# What to produce
Search the data below for the word "measures" and copy each line that holds it.

# Material shown
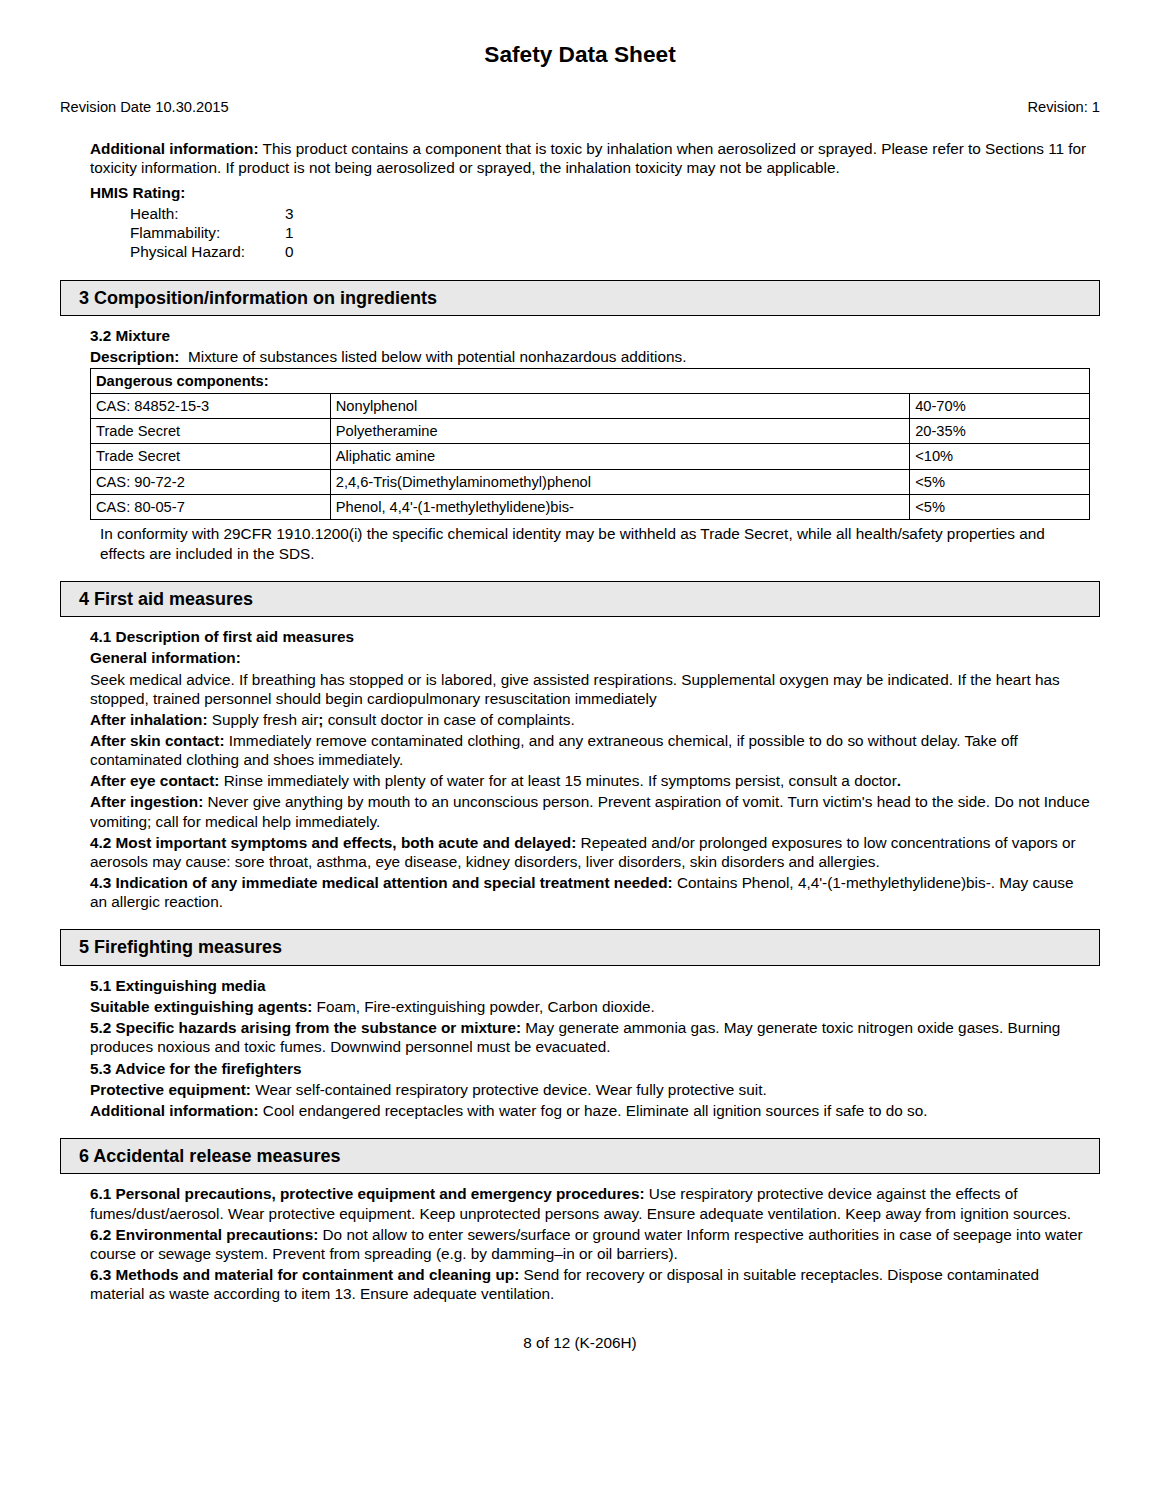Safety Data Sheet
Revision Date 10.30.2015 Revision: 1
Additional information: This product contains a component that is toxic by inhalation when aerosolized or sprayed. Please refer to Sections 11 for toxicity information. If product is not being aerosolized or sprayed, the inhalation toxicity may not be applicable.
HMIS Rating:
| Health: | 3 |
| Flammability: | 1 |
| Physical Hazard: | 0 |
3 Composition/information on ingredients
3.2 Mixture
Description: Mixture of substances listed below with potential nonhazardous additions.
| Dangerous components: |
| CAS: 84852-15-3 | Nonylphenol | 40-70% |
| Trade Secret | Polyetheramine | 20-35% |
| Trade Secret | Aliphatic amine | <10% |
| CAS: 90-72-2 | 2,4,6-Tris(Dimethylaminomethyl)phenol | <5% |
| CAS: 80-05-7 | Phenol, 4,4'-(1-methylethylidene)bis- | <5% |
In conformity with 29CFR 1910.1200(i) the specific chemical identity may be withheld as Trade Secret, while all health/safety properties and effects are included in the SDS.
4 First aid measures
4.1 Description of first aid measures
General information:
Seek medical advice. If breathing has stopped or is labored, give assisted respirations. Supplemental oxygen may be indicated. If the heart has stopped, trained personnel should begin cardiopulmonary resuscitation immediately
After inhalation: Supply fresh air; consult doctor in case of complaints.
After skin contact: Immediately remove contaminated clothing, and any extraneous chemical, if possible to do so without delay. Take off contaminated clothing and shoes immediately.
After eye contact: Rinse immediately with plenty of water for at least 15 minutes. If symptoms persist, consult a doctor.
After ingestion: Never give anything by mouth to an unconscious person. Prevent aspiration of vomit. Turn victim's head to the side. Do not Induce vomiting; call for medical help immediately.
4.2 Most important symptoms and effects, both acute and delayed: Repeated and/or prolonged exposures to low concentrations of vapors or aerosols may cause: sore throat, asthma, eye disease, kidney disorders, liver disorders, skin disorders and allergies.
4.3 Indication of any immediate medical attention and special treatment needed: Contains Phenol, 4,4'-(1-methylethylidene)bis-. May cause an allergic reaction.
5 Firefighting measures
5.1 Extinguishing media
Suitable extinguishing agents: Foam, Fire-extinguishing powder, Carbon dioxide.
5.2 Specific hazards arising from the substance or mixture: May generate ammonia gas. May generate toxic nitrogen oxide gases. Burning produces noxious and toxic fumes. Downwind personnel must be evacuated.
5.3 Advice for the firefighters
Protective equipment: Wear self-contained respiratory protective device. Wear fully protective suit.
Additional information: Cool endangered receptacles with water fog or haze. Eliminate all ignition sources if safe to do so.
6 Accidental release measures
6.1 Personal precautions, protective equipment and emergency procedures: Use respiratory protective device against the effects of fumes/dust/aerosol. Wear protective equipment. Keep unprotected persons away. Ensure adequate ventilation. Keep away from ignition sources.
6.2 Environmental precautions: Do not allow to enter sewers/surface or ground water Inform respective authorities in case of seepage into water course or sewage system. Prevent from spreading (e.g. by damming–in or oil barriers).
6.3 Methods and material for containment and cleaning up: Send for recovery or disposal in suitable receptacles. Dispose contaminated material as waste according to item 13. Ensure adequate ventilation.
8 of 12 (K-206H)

# Solution to this exercise
4 First aid measures
4.1 Description of first aid measures
5 Firefighting measures
6 Accidental release measures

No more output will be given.